YOUR TASK –
The answer must consist of every line from the data that holds the string "color".

SOURCE MATERIAL –

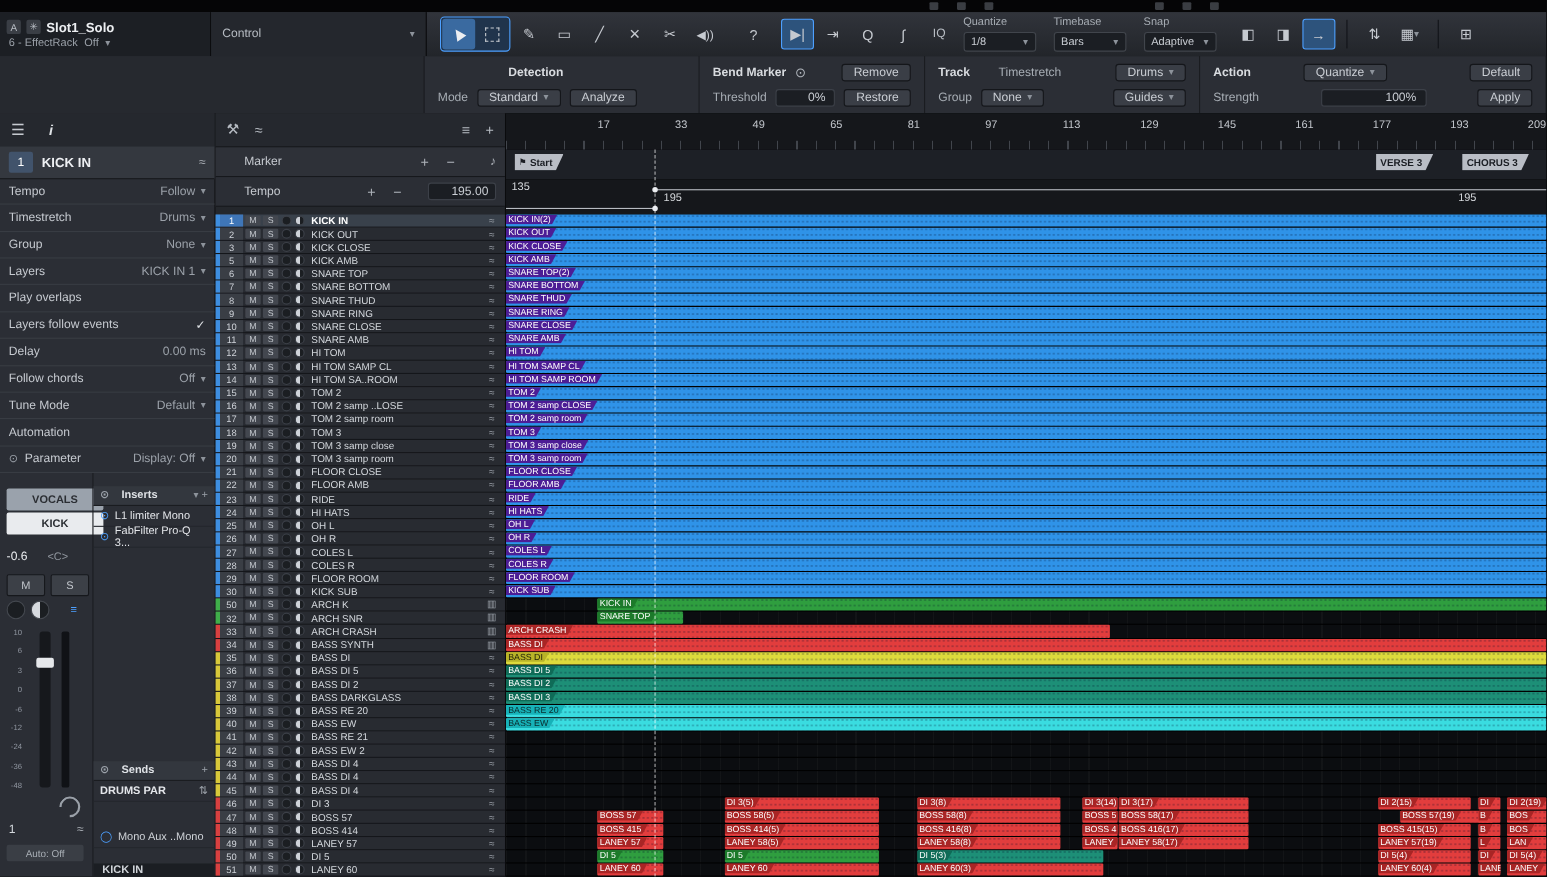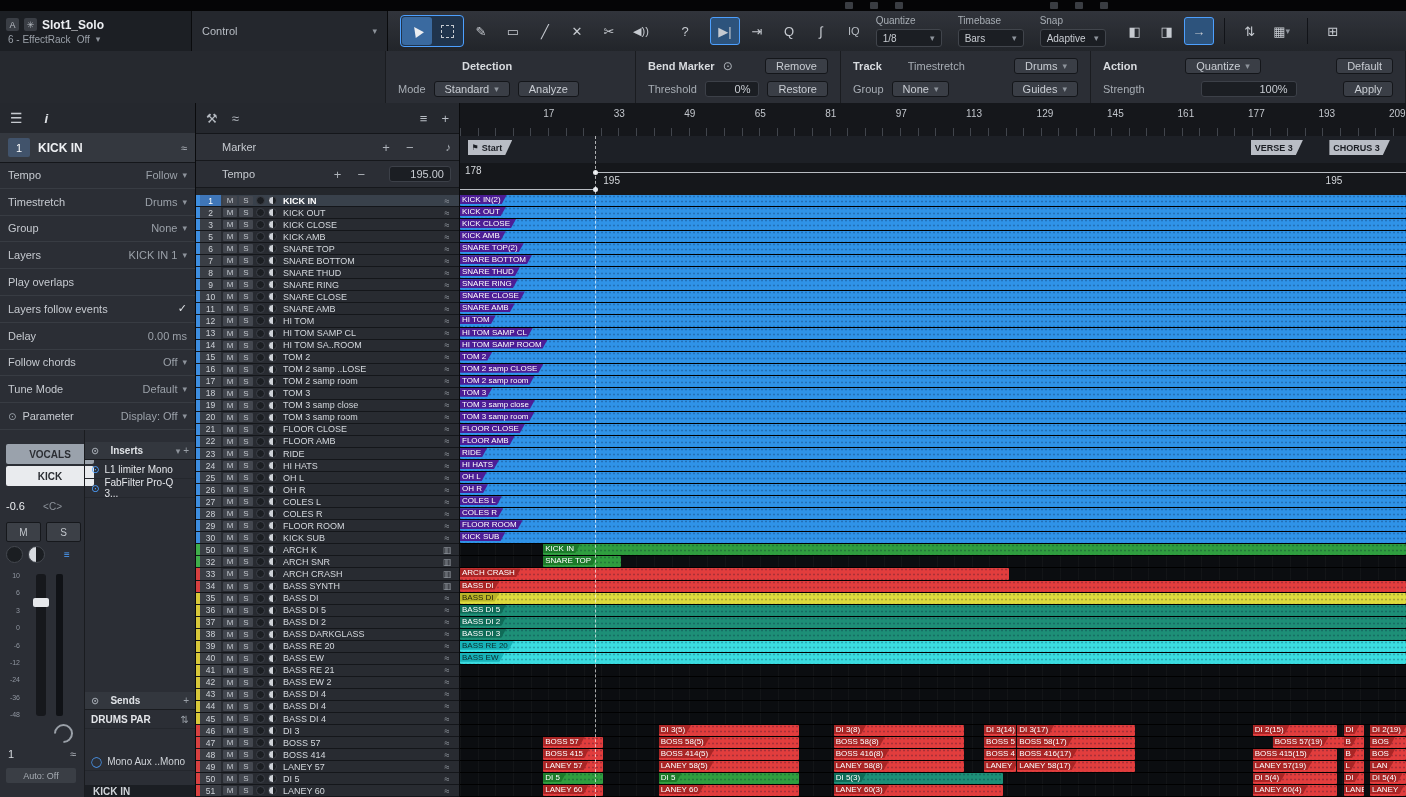--- a/index.html
+++ b/index.html
@@ -366,20 +366,24 @@
             </span>
           </div>
           <div class="iparam">
             <span class="plabel">Tune Mode</span>
             <span class="pval">
               <span>Default</span>
               <i class="caret">▾</i>
             </span>
           </div>
           <div class="iparam">
+            <span class="plabel">Automation</span>
+            <span class="pval"></span>
+          </div>
+          <div class="iparam">
             <span class="pwr">⊙</span>
             <span class="plabel">Parameter</span>
             <span class="pval">
               <span>Display: Off</span>
               <i class="caret">▾</i>
             </span>
           </div>
         </div>
       <div class="ichannel">
         <div class="ch-left">
@@ -1005,21 +1009,21 @@
             <b>Start</b>
           </span>
           <span class="mchip" style="left: 83.6%;">
             <b>VERSE 3</b>
           </span>
           <span class="mchip" style="left: 91.9%;">
             <b>CHORUS 3</b>
           </span>
         </div>
       <div class="tempo-lane">
-        <span class="tval tv135">178</span>
+        <span class="tval tv135">135</span>
         <div class="tl-low"></div>
         <div class="tl-high"></div>
         <span class="tdot2 d1"></span>
         <span class="tdot2 d2"></span>
         <span class="tval tv195a">195</span>
         <span class="tval tv195b">195</span>
       </div>
       <div class="lanes">
           <div class="lane">
             <div class="clip c-blue" style="left: 0%; width: 100%;">

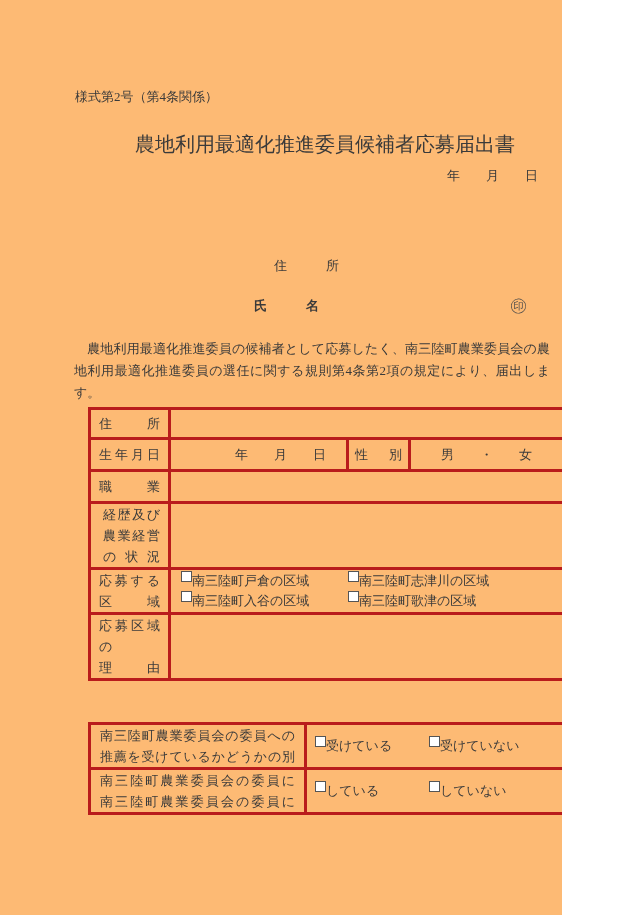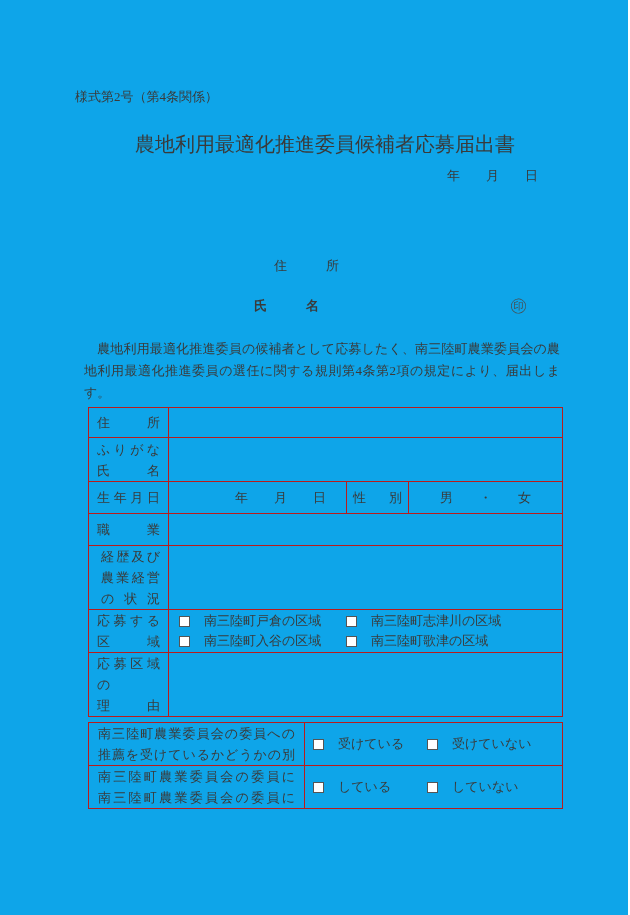--- a/index.html
+++ b/index.html
@@ -1,34 +1,34 @@
 <!DOCTYPE html>
 <html><head>
 <meta charset="utf-8">
 <style>
   * { margin:0; padding:0; box-sizing:border-box; }
   html,body { background:#ffffff; }
   .page {
-    position:relative; width:628px; height:915px; background:#0ea5e9;
+    position:relative; width:562px; height:915px; background:#fdba74;
     font-family:"Liberation Serif","DejaVu Serif",serif;
     color:#3a3a3a; font-size:13px; overflow:hidden;
   }
   .form-number { position:absolute; left:75px; top:88px; }
   .doc-title { position:absolute; left:88px; top:131px; width:474px; text-align:center; font-size:20px; }
   .date-line { position:absolute; left:88px; top:167px; width:474px; text-align:right; padding-right:24px; }
   .addressee { position:absolute; left:102px; top:214px; }
   .sign-address { position:absolute; left:274px; top:257px; }
   .sign-name { position:absolute; left:254px; top:297px;font-weight:bold; }
   .seal { position:absolute; left:510px; top:294px; font-size:17px; color:#4a4a4a; }
   .body-par {
-    position:absolute; left:84px; top:338px; width:476px;
+    position:absolute; left:74px; top:338px; width:476px;
     line-height:22px; text-align:justify;
   }
   table { border-collapse:collapse; table-layout:fixed; }
-  td { border:1px solid #b91c1c; vertical-align:middle; }
+  td { border:3px solid #b91c1c; vertical-align:middle; }
   .t1 { position:absolute; left:88px; top:407px; width:474px; }
   .t2 { position:absolute; left:88px; top:722px; width:474px; }
   .lbl { padding:0 8px; }
   .lbl-sm { padding:0 6px; }
   .just { text-align:justify; text-align-last:justify; line-height:21px; }
   .r1 td { height:30px; }
   .r2 td { height:44px; }
   .r3 td { height:32px; }
   .r4 td { height:32px; }
   .r5 td { height:63px;padding-left:12px; }
@@ -36,21 +36,21 @@
   .r7 td { height:48px; }
   .t2 td { height:43px; }
   .val { background:transparent; }
   .date-cell { text-align:right; padding-right:20px; }
   .center-cell { text-align:center; }
   .cb {
     display:inline-block; width:11px; height:11px; border:1px solid #555;
     background:#fff; flex:0 0 auto;
   }
   .opt-row { display:flex; align-items:center; line-height:20px; }
-  .opt { display:inline-flex; align-items:center; gap:14px; }
+  .opt { display:inline-flex; }
   .regions { padding-left:10px; }
   .regions .g1 { width:167px; }
   .t2-val { padding-left:8px; }
   .t2-val .g1 { width:114px; }
   .t2 .lbl { padding:0 9px; }
 </style>
 </head>
 <body>
 
 <div class="page">
@@ -72,27 +72,20 @@
     <colgroup>
       <col style="width:80px">
         <col style="width:178px">
         <col style="width:62px">
         <col style="width:154px">
     </colgroup>
     <tbody>
         <tr class="r1">
       <td class="lbl">
         <div class="just">住所</div>
-      </td>
-      <td class="val" colspan="3"></td>
-    </tr>
-    <tr class="r2">
-      <td class="lbl">
-        <div class="just">ふりがな</div>
-        <div class="just">氏名</div>
       </td>
       <td class="val" colspan="3"></td>
     </tr>
     <tr class="r3">
       <td class="lbl">
         <div class="just">生年月日</div>
       </td>
       <td class="val date-cell">年　　月　　日</td>
       <td class="lbl-sm">
         <div class="just">性別</div>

RESULT OF THE TASK –
     color:#3a3a3a; font-size:13px; overflow:hidden;
   .seal { position:absolute; left:510px; top:294px; font-size:17px; color:#4a4a4a; }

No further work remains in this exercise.